> _What you should do_
From the entries below, copy each line in which the word "lines" occurs.

● ● ● ● ●

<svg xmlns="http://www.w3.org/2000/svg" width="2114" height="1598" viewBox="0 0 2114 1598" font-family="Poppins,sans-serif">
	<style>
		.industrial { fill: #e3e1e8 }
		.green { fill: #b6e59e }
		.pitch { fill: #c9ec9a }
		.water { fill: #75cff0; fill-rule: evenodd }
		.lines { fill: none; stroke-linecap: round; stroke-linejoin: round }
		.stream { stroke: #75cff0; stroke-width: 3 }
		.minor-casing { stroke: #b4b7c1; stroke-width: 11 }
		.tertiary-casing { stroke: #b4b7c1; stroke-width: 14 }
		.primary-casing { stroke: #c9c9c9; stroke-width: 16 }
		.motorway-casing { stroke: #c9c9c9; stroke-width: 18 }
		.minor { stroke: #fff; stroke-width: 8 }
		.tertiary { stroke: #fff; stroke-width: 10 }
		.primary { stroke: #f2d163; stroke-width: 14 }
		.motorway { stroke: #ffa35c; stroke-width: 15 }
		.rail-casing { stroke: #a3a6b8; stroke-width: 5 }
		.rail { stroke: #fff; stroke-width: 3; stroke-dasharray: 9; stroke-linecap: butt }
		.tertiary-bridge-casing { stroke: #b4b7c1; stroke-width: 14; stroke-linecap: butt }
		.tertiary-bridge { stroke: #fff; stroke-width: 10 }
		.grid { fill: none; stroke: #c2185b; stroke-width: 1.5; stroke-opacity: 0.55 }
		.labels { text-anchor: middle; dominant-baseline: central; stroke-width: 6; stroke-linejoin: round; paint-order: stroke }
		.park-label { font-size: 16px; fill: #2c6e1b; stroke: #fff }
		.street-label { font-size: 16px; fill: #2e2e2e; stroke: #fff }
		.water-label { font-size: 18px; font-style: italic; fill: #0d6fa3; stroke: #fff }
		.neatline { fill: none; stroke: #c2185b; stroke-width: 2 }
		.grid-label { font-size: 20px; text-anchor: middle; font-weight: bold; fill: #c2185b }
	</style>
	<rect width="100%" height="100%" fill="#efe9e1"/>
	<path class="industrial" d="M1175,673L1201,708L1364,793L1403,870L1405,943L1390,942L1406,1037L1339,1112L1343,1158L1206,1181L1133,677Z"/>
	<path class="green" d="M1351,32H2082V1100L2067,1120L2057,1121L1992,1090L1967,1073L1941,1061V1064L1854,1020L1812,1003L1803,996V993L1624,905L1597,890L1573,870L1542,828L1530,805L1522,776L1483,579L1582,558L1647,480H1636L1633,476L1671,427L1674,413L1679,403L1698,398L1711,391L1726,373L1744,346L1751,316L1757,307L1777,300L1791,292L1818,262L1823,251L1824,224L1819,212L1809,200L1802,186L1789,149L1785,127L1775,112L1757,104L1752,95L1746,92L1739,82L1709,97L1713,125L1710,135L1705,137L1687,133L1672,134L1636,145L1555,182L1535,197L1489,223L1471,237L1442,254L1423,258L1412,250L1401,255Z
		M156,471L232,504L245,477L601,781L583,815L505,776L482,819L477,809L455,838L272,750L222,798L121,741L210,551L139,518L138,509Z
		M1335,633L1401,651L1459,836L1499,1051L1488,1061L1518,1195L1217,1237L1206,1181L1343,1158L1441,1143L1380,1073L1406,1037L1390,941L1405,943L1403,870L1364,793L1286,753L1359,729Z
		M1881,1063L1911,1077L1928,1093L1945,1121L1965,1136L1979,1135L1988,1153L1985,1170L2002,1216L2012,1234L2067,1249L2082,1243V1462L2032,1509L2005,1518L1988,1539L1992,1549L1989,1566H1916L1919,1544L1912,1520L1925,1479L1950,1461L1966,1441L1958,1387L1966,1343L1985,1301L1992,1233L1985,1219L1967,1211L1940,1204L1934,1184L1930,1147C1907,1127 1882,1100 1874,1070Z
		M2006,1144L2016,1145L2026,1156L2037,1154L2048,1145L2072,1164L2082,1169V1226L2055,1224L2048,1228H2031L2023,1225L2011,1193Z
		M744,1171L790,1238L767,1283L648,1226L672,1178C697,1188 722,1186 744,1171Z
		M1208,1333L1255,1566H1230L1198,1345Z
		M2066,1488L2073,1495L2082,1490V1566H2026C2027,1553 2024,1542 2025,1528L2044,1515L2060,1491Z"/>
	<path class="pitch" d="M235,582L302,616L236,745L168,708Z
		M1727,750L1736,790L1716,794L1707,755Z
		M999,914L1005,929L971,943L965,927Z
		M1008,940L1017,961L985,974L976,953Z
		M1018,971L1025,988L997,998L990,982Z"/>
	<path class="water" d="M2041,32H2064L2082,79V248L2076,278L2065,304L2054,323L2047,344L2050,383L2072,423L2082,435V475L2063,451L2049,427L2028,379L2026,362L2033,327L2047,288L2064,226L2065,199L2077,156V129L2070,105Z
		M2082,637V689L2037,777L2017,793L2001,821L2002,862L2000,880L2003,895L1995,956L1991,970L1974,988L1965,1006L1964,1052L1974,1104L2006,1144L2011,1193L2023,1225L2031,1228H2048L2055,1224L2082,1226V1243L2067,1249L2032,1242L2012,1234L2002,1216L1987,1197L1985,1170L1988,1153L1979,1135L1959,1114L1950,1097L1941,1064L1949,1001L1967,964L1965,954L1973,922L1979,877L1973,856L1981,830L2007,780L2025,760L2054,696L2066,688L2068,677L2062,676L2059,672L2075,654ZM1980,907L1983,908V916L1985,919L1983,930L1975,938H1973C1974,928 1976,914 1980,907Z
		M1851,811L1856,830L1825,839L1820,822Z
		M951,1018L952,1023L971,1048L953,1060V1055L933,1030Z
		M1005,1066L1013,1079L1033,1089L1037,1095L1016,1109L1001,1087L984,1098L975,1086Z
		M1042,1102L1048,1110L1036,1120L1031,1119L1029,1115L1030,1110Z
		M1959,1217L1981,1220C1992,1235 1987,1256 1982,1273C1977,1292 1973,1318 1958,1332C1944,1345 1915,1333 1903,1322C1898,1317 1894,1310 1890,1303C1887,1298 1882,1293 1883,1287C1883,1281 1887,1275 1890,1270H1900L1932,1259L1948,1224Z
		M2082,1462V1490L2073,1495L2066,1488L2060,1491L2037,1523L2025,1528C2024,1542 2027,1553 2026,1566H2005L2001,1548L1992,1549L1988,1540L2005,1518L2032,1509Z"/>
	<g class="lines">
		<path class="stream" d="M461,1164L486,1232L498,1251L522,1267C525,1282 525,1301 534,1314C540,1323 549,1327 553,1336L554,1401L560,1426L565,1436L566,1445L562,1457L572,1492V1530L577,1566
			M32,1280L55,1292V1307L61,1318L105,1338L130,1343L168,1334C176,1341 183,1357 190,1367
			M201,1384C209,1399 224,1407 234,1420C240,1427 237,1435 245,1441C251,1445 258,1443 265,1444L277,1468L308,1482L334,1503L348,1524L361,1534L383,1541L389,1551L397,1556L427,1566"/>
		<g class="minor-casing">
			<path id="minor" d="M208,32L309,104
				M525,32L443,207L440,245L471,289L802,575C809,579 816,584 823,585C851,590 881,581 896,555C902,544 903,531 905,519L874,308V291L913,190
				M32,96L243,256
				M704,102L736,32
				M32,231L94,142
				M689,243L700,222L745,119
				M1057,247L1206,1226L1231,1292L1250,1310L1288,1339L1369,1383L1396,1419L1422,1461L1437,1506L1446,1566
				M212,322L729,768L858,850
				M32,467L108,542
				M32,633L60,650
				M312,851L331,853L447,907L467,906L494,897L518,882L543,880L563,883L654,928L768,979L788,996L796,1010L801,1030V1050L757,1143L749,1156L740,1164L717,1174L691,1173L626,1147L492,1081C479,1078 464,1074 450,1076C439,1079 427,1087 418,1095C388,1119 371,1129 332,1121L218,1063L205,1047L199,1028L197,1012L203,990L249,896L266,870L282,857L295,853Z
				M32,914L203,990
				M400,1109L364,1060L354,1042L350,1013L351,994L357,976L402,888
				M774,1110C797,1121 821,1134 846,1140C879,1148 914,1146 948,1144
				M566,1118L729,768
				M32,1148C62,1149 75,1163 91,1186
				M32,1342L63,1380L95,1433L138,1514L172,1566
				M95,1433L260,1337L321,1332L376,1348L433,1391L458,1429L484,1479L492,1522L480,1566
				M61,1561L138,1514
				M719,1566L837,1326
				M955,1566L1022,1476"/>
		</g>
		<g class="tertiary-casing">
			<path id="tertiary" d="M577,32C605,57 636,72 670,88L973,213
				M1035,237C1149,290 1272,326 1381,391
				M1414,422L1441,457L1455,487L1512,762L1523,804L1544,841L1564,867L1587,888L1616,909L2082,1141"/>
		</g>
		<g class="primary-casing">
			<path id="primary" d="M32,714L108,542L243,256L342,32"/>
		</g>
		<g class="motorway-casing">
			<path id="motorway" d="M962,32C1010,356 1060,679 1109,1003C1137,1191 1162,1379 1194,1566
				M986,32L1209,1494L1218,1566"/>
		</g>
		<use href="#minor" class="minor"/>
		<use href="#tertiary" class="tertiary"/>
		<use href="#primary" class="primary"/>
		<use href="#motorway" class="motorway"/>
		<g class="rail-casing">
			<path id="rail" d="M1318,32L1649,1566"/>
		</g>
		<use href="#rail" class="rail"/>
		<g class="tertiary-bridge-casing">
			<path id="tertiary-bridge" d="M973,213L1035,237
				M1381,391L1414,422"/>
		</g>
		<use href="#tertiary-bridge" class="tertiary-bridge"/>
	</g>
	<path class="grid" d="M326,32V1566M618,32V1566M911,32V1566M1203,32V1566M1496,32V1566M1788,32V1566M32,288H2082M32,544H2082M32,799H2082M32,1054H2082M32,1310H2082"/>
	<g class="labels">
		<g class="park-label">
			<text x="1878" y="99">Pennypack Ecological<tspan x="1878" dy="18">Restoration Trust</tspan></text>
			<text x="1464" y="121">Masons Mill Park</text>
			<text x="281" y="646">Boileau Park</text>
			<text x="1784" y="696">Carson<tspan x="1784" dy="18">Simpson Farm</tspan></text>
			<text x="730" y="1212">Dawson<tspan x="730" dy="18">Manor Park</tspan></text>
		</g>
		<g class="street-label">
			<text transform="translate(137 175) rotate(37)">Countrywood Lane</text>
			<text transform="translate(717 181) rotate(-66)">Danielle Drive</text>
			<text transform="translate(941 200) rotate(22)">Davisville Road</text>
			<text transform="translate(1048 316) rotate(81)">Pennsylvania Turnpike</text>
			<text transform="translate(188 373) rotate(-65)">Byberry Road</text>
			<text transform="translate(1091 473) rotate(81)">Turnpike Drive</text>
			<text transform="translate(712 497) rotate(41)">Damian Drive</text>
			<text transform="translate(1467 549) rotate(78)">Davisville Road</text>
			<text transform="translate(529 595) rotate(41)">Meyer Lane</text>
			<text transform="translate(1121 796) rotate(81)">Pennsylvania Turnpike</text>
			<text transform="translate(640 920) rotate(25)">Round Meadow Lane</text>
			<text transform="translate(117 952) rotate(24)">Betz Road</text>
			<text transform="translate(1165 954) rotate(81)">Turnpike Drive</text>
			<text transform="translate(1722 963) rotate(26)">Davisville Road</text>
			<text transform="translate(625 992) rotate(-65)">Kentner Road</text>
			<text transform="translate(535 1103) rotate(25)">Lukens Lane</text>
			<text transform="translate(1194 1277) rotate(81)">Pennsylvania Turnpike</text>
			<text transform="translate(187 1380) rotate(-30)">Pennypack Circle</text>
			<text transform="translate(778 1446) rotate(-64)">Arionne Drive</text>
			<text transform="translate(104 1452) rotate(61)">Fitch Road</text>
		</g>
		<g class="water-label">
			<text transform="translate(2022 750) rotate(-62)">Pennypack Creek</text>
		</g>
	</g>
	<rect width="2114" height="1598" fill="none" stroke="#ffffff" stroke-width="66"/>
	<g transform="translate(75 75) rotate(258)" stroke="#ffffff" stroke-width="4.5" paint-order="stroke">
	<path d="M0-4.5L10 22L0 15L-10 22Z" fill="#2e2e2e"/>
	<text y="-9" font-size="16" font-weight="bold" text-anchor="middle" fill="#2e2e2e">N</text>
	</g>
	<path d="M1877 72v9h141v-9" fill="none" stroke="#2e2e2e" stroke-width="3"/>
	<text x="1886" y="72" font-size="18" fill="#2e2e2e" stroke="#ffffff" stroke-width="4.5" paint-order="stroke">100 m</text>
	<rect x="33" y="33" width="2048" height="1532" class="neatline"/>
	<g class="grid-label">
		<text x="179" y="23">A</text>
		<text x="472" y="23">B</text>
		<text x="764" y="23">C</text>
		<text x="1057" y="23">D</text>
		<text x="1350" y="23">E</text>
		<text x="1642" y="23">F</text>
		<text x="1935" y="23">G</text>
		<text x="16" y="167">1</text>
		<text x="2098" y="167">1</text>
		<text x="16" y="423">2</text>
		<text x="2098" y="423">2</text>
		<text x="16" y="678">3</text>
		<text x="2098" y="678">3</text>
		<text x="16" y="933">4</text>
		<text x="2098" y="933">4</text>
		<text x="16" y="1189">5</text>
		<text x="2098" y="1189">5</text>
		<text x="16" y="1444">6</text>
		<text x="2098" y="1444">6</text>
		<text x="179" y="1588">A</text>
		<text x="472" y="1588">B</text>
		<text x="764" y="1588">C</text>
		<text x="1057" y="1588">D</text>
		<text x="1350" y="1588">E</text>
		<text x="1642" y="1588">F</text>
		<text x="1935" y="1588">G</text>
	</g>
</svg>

● ● ● ● ●

> _Problem solution_
		.lines { fill: none; stroke-linecap: round; stroke-linejoin: round }
	<g class="lines">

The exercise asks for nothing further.